What are your expansion plans for New World Hotels?

Cheng: We are investing US$1.1 billion into New World Hospitality properties over the next five years. We will do whatever it takes to be competitive within the markets we enter. Our expansion plans are aggressive. New World Hotels will more than double in size by 2015. We are also expanding our Pentahotels brand and expect to have 30 in operation also by 2015. And we’ll be introducing a new premium brand. Looking at it from another perspective, we already have more than 20 new projects in development, spread evenly over the three brands. Overall, we are targeting to launch more than 40 hotels in five years.


What is your strategy—will New World primarily own or manage hotels?

Cheng: Both. We will dedicate resources towards our own new-build hotels and also grow by managing properties for developers. And, unlike a lot of hotel companies that are managers only, we bring an owner’s perspective and insight to the management function—that’s an invaluable competitive advantage for developers.


What is your outlook on the growth opportunity in China? 

Cheng: We anticipate that more than 50% of our revenues will be generated in China. We already have multiple projects under development, the majority of which are in China. We are fortunate through our parent, New World Group, to be able to leverage existing networks and deep familiarity and longevity in the country. We don’t underestimate the China market and we take a long-term view. In particular, we believe that the secondary and tertiary cities in China will be the economic powerhouses of tomorrow.


How are New World Hotels performing?

Cheng: Our hotels’ RevPAR varies from city to city. We always aim to be first or second in terms of RevPAR within our competitor set.

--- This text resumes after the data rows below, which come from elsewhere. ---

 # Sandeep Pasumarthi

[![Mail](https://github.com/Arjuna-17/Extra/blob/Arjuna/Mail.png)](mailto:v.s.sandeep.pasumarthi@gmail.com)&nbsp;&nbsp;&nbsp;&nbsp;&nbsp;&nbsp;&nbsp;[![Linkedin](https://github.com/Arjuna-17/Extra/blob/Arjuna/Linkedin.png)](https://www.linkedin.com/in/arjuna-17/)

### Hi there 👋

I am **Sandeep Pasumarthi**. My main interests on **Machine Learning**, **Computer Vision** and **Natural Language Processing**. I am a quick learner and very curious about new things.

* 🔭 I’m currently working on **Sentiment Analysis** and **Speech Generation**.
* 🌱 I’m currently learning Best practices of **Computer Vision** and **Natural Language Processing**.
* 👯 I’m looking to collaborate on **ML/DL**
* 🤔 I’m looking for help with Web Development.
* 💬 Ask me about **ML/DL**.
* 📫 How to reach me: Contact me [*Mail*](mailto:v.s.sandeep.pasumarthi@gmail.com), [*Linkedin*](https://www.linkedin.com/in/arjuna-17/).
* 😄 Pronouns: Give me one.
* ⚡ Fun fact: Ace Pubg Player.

According to STR Global, hotel occupancy in the Asia Pacific region rose around 6% year-on-year, and New World Hotels’ occupancy showed double-digit growth. Our strategy is to build occupancy as we reposition the hotels. Our occupancy has helped drive RevPAR growth to around 14%, with Shanghai performing particularly well, helped by the World Expo in Shanghai.


What do you mean by “modern Oriental hospitality” in New World Hotels?

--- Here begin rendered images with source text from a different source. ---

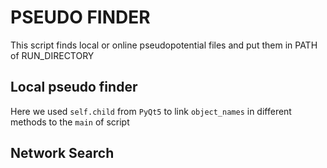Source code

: PSEUDO FINDER
==================================


This script finds local or online pseudopotential files
and put them in PATH of RUN_DIRECTORY




Local pseudo finder
------------------------------

Here we used `self.child` from `PyQt5` to link `object_names` in different methods to the `main` of script



Network Search
--------------------------

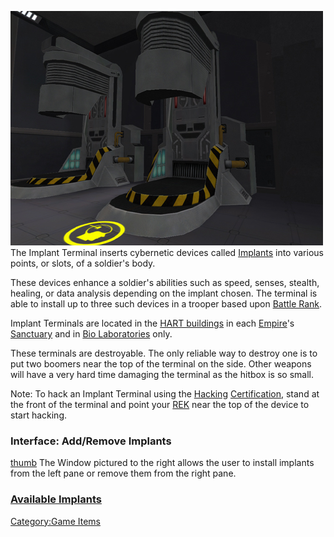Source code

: ![](images/PSScreenShot0282.jpg "fig:PSScreenShot0282.jpg") The Implant
Terminal inserts cybernetic devices called
[Implants](Implants.md "wikilink") into various points, or slots, of a
soldier's body.

These devices enhance a soldier's abilities such as speed, senses,
stealth, healing, or data analysis depending on the implant chosen. The
terminal is able to install up to three such devices in a trooper based
upon [Battle Rank](Battle_Rank.md "wikilink").

Implant Terminals are located in the [HART
buildings](HART_building.md "wikilink") in each
[Empire](Empire.md "wikilink")'s [Sanctuary](Sanctuary.md "wikilink") and in
[Bio Laboratories](Bio_Laboratory.md "wikilink") only.

These terminals are destroyable. The only reliable way to destroy one is
to put two boomers near the top of the terminal on the side. Other
weapons will have a very hard time damaging the terminal as the hitbox
is so small.

Note: To hack an Implant Terminal using the
[Hacking](<Hacking_(Certification)> "wikilink")
[Certification](Certification.md "wikilink"), stand at the front of the
terminal and point your [REK](REK.md "wikilink") near the top of the device
to start hacking.

### Interface: Add/Remove Implants

[thumb](image:Implant_interface.md.jpg "wikilink") The Window pictured to
the right allows the user to install implants from the left pane or
remove them from the right pane.

### [Available Implants](Implants.md "wikilink")

[Category:Game Items](Category:Game_Items.md "wikilink")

Cheng: Modern Oriental hospitality means a fusion of the best of what different Asian cultures are known for. We want to embrace the best of the region’s hospitality and introduce an enlightened culture that is more about attitude than design. After all, “Oriental” means much more than beautiful orchids, Chinese murals and lanterns.  

In bringing this concept to life, we were really guided by the next generation of Asian travelers who are more sophisticated and open-minded and do not see things superficially. They are also looking for something new and refreshing that isn’t a clichéd version of an Asian hotel.

It starts by the willingness to both build upon and reinterpret tradition. Take food and beverage, for example; rather than your typical, formal Chinese hotel restaurant, we will look to serve authentic Chinese cuisine within a welcoming, casual environment. This is an expression of a beautiful tradition that honors the same values but celebrates them in a more contemporary way. But more fundamentally, our service style is natural and engaging, which is itself a reinterpretation of traditional Oriental hospitality. 

Manifestations of this new culture will be felt by our guests in different ways, such as open-minded and creative means of solving problems for them and an adaptable style of service from empathetic hosts. You can even see this in our advertising, which is unconventional for hotels—for many, this will be the first place they see how New World Hotels is presenting Oriental hospitality with a contemporary appreciation and context.